Supplied passage
== == ==
ZFS storage server advice

Sorry it took a while to get back to you.

URE spesification is 10^14.
Mean fail time is 1,000,000 (1million) hours.

Yeah i get that it is unlikely. But I don’t really want to risk loosing the entire pool. Especially since i don’t have a backup. (yes i know, raid is not backup)

Sorry but i don’t see how this has more redundancy over say raidz2. In a raid 10 configuration, it can only loose one disk per vdev. Even if the rebuild is faster, the risk seems to be higher than raidz2 (or even raidz3, but that is a bit overkill).

Mirror depth is how you increase redundancy. So with a typical pool of mirrors setup, let’s boil this down to 4 disks, you have two 2-disk mirrors striped together. Happiness. You’re guaranteed to be able to lose 1 disk, and have a roughly 66% chance to lose a second disk and still be fine. Technically speaking, this loses out in redundancy to a 4 disk RAIDZ2 where you are guaranteed to be able to lose 2 disks and be fine.

However, as you add disks, you can reshape your mirrors. With 6 disks you can have either three 2-disk mirrors and get the performance boost, but still only be guaranteed to be good after 1 disk, or you can have two 3-disk mirrors. A two 3-disk mirror setup would allow you to lose any two drives and still be fine, and then a certain percentage chance to lose another couple of drives and still be fine. With a 6 disk RAIDZ2, you’re still only get those 2 disk failures. Any third disk failure is catastrophic.

3-disk mirrors sacrifice more space for that redundancy though.
== == ==
Material supplied
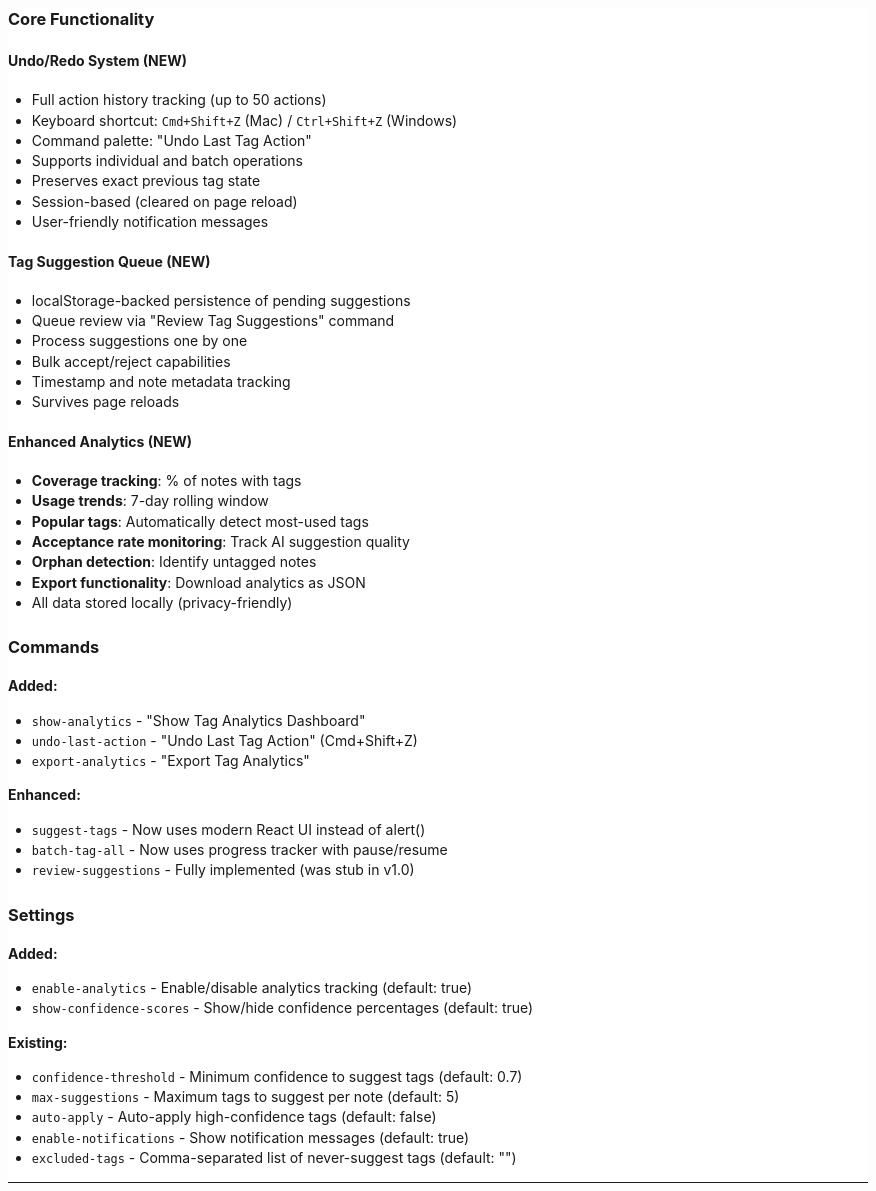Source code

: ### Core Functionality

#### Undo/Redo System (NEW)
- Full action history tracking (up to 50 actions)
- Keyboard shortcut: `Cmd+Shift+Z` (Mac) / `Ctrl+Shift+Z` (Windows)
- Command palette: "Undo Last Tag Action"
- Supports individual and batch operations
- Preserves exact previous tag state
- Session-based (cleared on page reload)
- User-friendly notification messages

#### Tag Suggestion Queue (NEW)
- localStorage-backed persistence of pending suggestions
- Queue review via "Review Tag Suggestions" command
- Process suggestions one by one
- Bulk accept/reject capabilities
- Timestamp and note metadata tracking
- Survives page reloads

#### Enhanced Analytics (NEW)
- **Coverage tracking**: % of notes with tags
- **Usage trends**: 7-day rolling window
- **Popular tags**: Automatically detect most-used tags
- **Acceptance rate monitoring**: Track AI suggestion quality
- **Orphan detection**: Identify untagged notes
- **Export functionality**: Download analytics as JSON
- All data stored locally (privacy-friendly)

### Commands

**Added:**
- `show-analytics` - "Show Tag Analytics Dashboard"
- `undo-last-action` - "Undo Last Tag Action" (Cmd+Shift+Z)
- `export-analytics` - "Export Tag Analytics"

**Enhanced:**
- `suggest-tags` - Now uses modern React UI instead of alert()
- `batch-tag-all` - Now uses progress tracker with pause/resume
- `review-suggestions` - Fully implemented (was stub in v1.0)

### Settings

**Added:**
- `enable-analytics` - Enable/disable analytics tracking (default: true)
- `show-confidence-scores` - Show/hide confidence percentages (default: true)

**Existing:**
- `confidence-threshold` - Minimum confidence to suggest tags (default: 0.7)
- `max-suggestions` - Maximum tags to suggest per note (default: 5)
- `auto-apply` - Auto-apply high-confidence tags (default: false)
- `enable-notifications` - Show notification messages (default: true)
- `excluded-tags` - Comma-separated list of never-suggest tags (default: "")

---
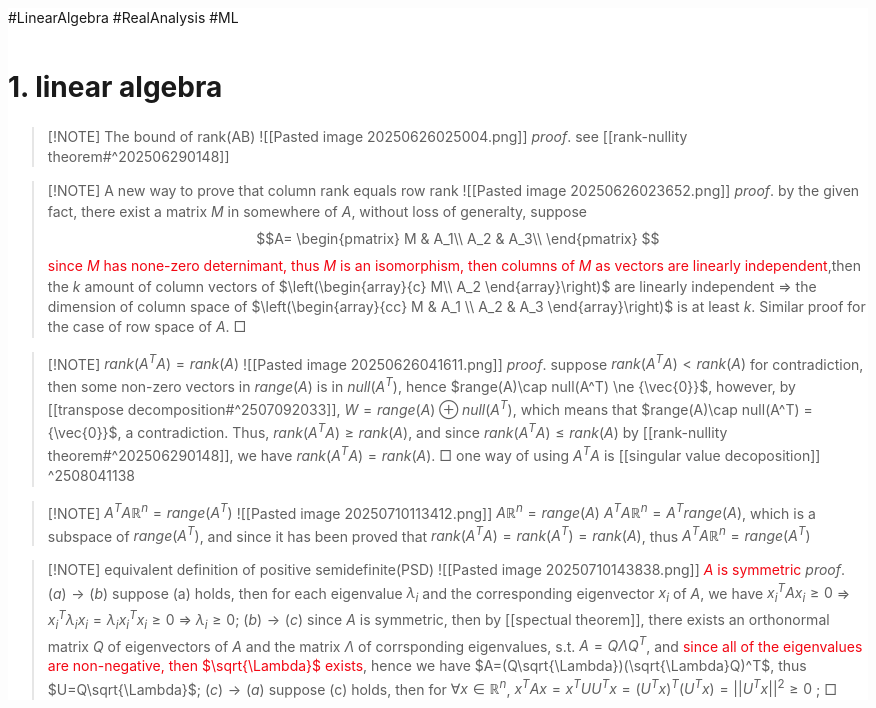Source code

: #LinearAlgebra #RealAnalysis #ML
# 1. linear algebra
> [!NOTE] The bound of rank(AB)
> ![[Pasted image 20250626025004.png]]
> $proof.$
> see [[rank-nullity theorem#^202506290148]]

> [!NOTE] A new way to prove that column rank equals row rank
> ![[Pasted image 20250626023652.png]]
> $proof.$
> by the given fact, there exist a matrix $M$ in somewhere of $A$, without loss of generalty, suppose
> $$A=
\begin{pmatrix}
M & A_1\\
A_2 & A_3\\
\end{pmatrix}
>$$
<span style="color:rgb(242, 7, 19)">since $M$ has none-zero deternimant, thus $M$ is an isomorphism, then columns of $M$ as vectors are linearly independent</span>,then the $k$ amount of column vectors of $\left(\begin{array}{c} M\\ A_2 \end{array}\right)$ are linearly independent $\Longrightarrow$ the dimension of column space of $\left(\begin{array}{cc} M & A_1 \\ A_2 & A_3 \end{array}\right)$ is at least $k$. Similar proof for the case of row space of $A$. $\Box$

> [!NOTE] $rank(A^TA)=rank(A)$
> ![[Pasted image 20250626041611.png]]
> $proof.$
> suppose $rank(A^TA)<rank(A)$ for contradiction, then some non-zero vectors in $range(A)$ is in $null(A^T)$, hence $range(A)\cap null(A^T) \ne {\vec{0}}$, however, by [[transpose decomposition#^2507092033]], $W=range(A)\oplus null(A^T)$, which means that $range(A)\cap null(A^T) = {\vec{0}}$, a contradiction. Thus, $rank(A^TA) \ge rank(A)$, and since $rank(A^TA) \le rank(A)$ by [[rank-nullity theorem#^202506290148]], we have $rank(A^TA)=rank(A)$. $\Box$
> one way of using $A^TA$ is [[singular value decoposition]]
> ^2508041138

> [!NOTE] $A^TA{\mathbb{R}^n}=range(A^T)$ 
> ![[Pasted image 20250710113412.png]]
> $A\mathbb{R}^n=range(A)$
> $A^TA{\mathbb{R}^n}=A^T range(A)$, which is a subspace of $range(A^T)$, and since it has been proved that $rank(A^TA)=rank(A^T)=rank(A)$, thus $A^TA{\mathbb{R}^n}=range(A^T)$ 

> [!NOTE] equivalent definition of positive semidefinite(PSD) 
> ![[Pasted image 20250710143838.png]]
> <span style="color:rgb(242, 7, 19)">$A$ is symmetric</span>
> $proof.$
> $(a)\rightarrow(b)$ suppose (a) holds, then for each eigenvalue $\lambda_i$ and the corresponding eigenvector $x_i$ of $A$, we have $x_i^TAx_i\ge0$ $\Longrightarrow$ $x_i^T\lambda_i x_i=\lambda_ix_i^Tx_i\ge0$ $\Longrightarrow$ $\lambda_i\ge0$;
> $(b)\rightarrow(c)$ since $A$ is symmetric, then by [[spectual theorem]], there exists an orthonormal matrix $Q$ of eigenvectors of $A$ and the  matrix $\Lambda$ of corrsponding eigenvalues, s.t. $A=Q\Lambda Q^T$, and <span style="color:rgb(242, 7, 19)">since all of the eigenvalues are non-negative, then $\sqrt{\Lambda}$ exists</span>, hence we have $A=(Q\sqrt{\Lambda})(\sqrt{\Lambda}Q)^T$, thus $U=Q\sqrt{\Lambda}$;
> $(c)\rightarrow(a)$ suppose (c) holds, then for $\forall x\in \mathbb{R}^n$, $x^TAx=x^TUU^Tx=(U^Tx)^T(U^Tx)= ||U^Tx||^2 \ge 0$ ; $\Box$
== == ==
What to do
a - List every pool layout in the ZFS storage thread that is described with a specific number of disks.
b - Carry on the ZFS storage thread after its final sentence.

Exercise results
a -
- Two 2-disk mirrors striped together (4 disks)
- A 4-disk RAIDZ2
- Three 2-disk mirrors (6 disks)
- Two 3-disk mirrors (6 disks)
- A 6-disk RAIDZ2

b -
2 Likes

After all the great feedback from everyone. I see that the 20 bay server is a no-go. Therefore i will be looking into a 24 or 36 bay one instead. This changes quite a bit how the vdev can be split.

Here are some new configurations based on everyones input. The maximum vdevs is based on either 24 or 36 bays. I would really appreciate your thoughts on them. What would you choose in this scenario?

Configuration #4
24 bay: (4 vdevs, 6 disk per, raidz2): 65.54TB usable.
36 bay: (6 vdevs, 6 disk per, raidz2): 98.30TB usable.

Each vdev can loose at most 2 disks. Rebuilds are slow, and will strain the remainding disks. Potentially long scrub and resilvering times (thanks @magicthighs). 66% space efficiency.

Configuration #5 (as @Vitalius suggests)
24 bay: (6 vdevs, 4 disk per, raid10): 49.15TB usable.
36 bay: (9 vdevs, 4 disk per, raid10): 73.73TB usable.

Each vdev can loose at most 1 disk. Rebuilds are fast, and won’t strain the other disks in the vdev as much. 50% space efficiency.

Configuration #6 (as @Levitance suggests)
24 bay: (8 vdevs, 3 disk per, 3-way mirror): 32.77TB usable.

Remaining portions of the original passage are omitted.